Legend has it that they were the ancestors to our Halloween candy and trick-or-treating tradition, but they carried more signficance: For every cake eaten, a soul was released from Purgatory. T. Susan Chang wrote on NPR in 2007 that their origin story and recipe, if there ever was a single one, has been lost to the ages.
I believe if the soul cake has a modern-day descendent, it must be the cider donut.
Or perhaps even its more elusive cousin, the pumpkin donut.

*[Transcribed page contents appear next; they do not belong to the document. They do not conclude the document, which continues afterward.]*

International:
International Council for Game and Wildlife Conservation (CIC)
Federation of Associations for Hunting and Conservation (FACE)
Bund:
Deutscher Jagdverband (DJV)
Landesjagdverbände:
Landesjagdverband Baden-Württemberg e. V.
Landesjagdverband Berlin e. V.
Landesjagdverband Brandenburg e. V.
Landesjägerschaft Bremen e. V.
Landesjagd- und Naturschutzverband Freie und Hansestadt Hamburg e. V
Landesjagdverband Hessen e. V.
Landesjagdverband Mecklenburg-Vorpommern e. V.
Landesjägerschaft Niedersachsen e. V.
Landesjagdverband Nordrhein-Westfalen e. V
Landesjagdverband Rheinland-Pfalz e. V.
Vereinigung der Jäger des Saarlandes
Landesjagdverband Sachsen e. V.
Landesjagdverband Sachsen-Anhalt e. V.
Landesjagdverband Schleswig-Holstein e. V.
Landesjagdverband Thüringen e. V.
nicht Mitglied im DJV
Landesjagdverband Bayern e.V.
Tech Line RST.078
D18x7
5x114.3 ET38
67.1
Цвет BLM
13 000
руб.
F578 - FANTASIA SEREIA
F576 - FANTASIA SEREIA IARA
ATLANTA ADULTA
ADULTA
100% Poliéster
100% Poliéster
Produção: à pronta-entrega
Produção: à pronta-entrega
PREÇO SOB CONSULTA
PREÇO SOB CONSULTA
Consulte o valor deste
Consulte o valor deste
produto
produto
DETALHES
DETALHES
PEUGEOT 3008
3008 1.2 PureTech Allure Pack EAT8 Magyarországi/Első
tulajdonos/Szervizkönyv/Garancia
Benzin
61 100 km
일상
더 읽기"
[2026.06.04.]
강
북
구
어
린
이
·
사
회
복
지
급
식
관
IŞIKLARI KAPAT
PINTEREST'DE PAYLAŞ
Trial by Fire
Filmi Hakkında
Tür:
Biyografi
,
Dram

I’ve been on a quest to find the perfect cider donut all my life. An old thread on LTH Forum revealed a few leads, but it was Eddie Lakin, pre-Edzo’s, who conjured his childhood memory at Apple Haus Bakery and Cider Mill in Long Grove, Ill. that had me counting the minutes until I could visit one morning at 10 a.m. [Update: Apple Haus closed in January 2012. They occasionally sell their cider donuts at local festivals. Follow their Facebook page for news.]
You see, the Haus opens their doors then, so that’s the soonest I could get them, the witching hour of donuts if you will.
I could smell them in the air as I walked up. When I left, the box was still warm, as if they held a living thing.
How were they? Magical. Suprisingly small, given our modern donuts, but heavy for their size, with a slightly crisp crust, capturing a riot of tumultous autumn spices in their moist and tender crumb.
Certainly each one more than enough to save a soul, or two.